2. 2. The electrical connector according to claim 1, wherein the body portion is formed in the second state having the interior channel of reduced diameter, and is then shaped when in the first state to deform the body portion to provide the enlarged diameter. 20
3. 3. The electrical connector according to claim 2, wherein the second state comprises the body portion being heated to a higher temperature, and the first state comprises the body portion being cooled to a lower temperature, the change in state comprising heating the body portion from the lower temperature to the higher temperature.
4. 4. The electrical connector according to any of the preceding claims, wherein the body portion is formed with a groove in its outer surface in which the coil spring electrical connector is disposed.
5. 5. The electrical connector according to claim 4, wherein the groove extends circumferentially around the body portion.
6. 6. The electrical connector according to any of the preceding claims, wherein the body portion is substantially disc shaped having an annular configuration, the interior channel being formed along the axis of the annulus.
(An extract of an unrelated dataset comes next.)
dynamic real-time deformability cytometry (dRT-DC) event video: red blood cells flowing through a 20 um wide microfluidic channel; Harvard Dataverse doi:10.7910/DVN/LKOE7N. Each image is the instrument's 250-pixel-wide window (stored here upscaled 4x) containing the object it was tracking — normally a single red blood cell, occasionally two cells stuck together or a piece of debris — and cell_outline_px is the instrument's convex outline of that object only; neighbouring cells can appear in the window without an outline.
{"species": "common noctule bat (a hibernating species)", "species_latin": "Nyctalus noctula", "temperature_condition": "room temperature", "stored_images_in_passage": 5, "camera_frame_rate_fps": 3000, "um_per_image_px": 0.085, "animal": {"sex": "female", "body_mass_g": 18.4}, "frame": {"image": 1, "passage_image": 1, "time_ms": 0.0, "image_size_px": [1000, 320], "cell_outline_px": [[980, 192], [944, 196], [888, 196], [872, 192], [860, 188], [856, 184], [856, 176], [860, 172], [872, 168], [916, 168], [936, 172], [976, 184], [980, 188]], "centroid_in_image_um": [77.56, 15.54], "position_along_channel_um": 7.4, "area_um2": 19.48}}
7. 7. The electrical connector according to any of the preceding claims, wherein the interior channel is provided with electrical insulation piercing means, arranged in use to pierce any electrical insulation surrounding the electrical conductor when the interior channel grips the conductor, and make contact with the electrical conductor within.
8. 8. The electrical connector according to claim 7, wherein the electrical insulation piercing means comprises one or more sharpened protrusions on the interior face of the interior channel.
9. 9. The electrical connector of claim 8, wherein the one or more sharpened protrusions comprise a circumferentially extending blade that extends around at least a part of the interior face of the interior channel.
10. 10. The electrical connector according to claim 9, wherein the circumferentially extending blade extends around the whole interior circumference of the interior channel.
11. 11. The electrical connector according to any of the preceding claims, wherein the positionally tolerant electrical connector is a coil spring electrical connector. 20
12. 12. An electrical interface comprising a male connector part and a female connector part, the female connector part having a bore into which the male connector part is received, the male connector part comprising an electrical connector according to any of the preceding claims, the arrangement being such that in use when the male connector part is inserted into the bore of the female connector part, the positionally tolerant connector compresses against the interior walls of the bore and thereby forms a positionally tolerant electrical connection between the male and female connector parts.
13. 13. A method of forming an electrical connector according to any of claims 1 to 11, comprising: threading the body portion having the positionally tolerant electrical connector provided thereon onto an electrical conductor, and positioning it at a connection position; and heating the body portion to effect a change in the shape memory alloy of the body portion from the first state having the enlarged diameter interior channel to the second state having the reduced diameter interior channel, the interior channel thereby gripping the electrical conductor to form a connection between the conductor of the conductor and the body portion.